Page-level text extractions
• • • •

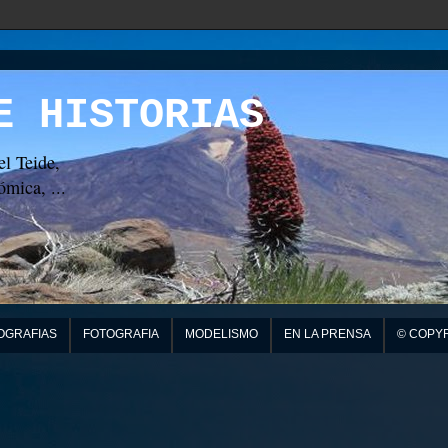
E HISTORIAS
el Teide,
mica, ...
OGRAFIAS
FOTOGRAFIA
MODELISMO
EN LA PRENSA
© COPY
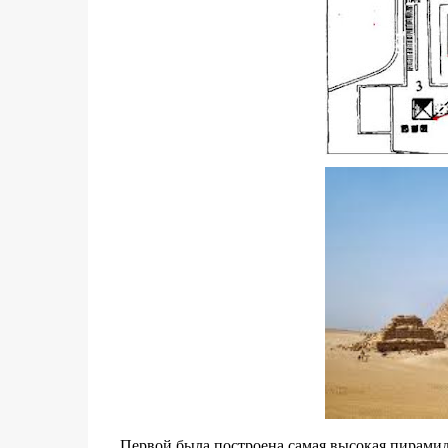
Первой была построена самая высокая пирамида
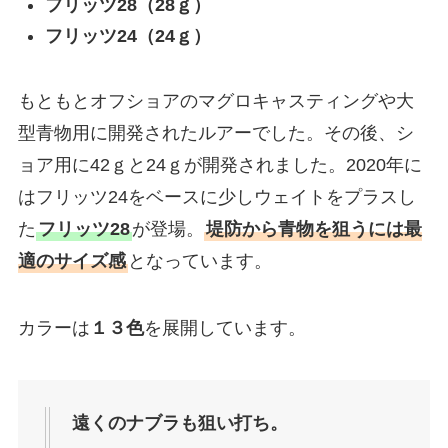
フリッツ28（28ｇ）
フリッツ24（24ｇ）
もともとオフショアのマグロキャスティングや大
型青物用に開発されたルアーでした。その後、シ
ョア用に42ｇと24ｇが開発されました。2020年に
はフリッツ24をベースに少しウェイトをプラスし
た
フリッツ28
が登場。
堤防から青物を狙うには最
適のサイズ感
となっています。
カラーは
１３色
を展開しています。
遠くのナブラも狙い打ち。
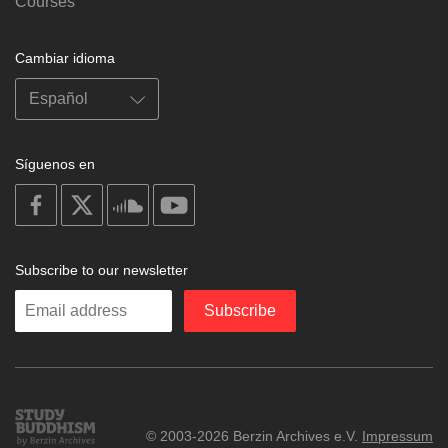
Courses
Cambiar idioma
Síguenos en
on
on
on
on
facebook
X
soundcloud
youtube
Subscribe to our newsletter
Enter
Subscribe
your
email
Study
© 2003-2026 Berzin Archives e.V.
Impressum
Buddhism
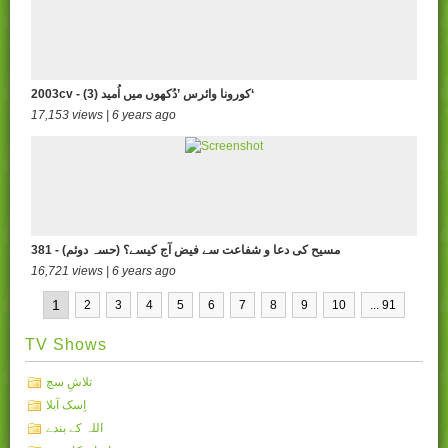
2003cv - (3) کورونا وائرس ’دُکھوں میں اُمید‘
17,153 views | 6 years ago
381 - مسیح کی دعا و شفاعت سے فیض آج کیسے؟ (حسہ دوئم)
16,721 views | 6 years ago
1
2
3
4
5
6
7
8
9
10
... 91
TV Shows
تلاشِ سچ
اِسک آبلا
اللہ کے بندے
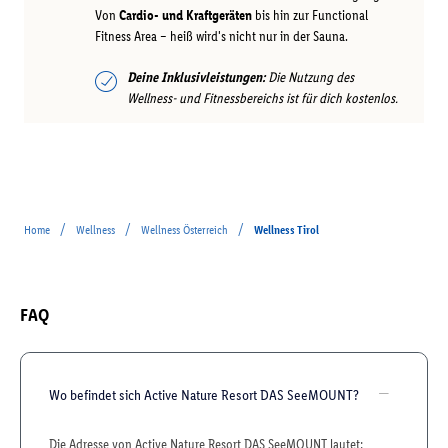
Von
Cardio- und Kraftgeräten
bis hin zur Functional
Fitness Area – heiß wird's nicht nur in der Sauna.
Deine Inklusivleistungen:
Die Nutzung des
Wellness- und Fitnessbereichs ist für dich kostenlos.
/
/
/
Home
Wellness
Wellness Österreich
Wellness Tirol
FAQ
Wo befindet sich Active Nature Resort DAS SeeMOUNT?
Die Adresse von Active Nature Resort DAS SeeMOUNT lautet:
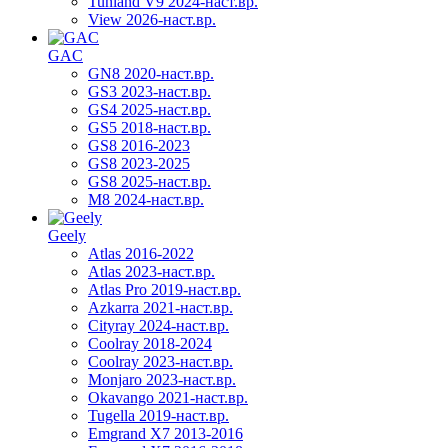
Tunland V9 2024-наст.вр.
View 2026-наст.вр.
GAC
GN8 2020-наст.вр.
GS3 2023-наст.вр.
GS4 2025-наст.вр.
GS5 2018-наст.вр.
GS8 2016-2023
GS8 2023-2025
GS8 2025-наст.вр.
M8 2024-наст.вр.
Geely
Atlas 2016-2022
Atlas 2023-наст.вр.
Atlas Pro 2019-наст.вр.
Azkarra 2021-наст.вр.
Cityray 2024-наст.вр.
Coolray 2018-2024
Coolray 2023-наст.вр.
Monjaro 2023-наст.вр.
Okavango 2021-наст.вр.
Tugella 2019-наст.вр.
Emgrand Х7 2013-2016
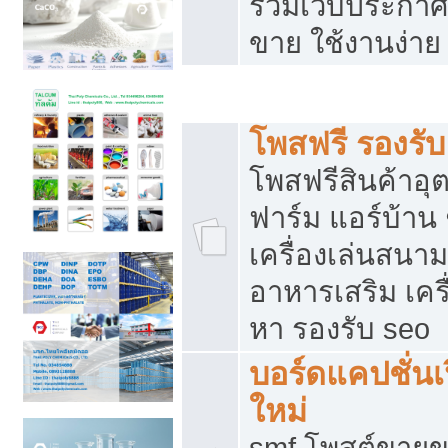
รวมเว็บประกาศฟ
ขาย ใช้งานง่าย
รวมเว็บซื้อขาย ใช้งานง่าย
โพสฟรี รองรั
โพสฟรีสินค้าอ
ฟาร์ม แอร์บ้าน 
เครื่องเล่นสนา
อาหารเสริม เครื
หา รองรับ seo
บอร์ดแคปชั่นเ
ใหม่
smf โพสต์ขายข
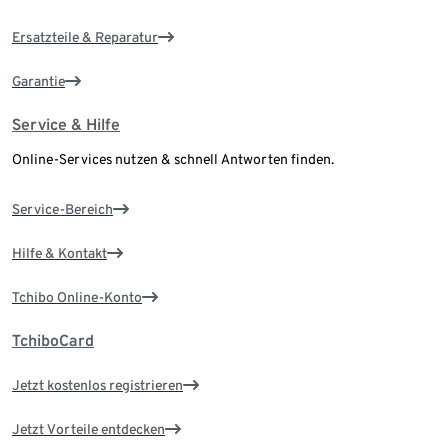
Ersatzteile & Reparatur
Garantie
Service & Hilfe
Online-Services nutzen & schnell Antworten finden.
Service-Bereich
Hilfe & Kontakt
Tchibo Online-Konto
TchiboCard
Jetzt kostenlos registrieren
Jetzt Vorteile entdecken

• • • •

» Goal of the exercise
Look through the data above. Each line containing the word "Online" needs to be copied.

» Exercise answer
Online-Services nutzen & schnell Antworten finden.
Tchibo Online-Konto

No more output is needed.